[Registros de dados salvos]
----------

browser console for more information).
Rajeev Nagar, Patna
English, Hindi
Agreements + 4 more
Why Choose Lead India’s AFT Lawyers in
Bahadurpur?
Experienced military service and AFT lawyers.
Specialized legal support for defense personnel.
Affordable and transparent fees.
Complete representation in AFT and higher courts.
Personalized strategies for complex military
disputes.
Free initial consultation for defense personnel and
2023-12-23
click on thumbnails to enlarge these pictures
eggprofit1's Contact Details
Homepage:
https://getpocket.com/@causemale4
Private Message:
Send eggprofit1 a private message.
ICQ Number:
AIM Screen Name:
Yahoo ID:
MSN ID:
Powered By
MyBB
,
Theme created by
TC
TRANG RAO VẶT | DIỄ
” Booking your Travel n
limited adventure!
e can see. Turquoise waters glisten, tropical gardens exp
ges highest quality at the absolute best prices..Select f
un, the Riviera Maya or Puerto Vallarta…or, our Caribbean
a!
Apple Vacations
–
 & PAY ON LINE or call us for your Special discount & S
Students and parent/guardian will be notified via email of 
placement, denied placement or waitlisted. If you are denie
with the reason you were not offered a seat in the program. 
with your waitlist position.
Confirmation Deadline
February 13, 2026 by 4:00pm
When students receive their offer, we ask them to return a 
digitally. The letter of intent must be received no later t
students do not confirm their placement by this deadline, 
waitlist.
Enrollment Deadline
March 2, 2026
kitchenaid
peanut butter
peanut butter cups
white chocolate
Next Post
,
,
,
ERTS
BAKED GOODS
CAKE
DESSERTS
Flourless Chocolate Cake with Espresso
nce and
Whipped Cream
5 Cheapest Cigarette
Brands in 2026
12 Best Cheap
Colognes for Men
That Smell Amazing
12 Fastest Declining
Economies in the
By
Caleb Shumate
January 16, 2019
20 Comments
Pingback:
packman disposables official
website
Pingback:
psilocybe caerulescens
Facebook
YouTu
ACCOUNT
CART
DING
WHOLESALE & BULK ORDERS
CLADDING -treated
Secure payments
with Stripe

----------

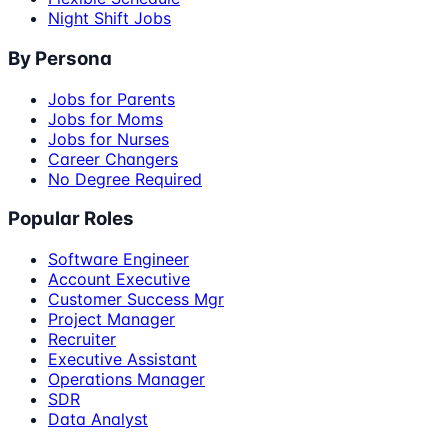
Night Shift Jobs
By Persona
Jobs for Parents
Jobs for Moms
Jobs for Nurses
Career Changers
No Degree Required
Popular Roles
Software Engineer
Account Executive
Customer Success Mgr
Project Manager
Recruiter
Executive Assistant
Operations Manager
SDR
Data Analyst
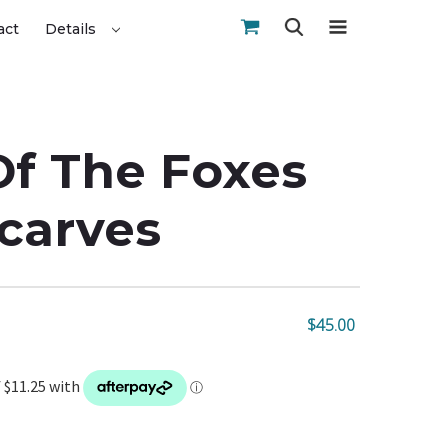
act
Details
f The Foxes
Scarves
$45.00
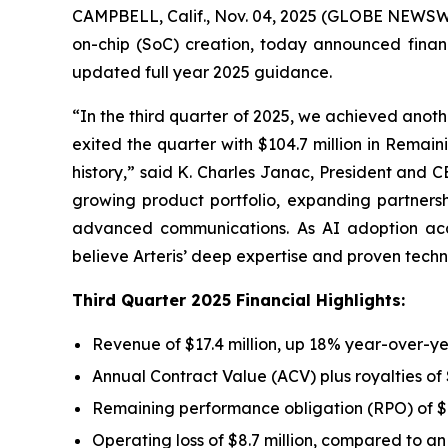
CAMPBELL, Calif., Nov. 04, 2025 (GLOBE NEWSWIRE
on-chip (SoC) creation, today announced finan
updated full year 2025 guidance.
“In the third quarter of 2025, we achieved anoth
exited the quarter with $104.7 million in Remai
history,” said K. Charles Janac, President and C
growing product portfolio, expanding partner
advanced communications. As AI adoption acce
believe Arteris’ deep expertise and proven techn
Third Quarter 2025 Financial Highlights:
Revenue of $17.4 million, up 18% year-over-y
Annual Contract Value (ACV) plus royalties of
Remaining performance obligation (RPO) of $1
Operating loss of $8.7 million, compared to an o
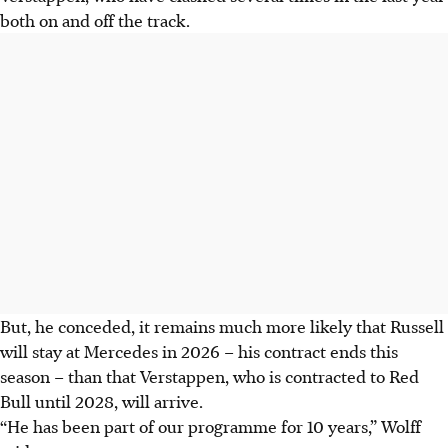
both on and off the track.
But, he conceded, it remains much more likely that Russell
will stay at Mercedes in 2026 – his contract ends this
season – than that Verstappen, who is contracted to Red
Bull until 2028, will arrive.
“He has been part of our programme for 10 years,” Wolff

----------

→ **O que fazer**: Converta em uma tabela Markdown as linhas entre a que contém "CAMPBELL, Calif., Nov." e a que contém "has been part", inclusive, com as colunas Número e Linha e sem as linhas em branco. Deixe as imagens fora da resposta.

→ **Resultado do exercício**:
| Número | Linha |
|---|---|
| 1 | CAMPBELL, Calif., Nov. 04, 2025 (GLOBE NEWSWIRE |
| 2 | on-chip (SoC) creation, today announced finan |
| 3 | updated full year 2025 guidance. |
| 4 | “In the third quarter of 2025, we achieved anoth |
| 5 | exited the quarter with $104.7 million in Remai |
| 6 | history,” said K. Charles Janac, President and C |
| 7 | growing product portfolio, expanding partner |
| 8 | advanced communications. As AI adoption acce |
| 9 | believe Arteris’ deep expertise and proven techn |
| 10 | Third Quarter 2025 Financial Highlights: |
| 11 | Revenue of $17.4 million, up 18% year-over-y |
| 12 | Annual Contract Value (ACV) plus royalties of |
| 13 | Remaining performance obligation (RPO) of $1 |
| 14 | Operating loss of $8.7 million, compared to an o |
| 15 | both on and off the track. |
| 16 | But, he conceded, it remains much more likely that Russell |
| 17 | will stay at Mercedes in 2026 – his contract ends this |
| 18 | season – than that Verstappen, who is contracted to Red |
| 19 | Bull until 2028, will arrive. |
| 20 | “He has been part of our programme for 10 years,” Wolff |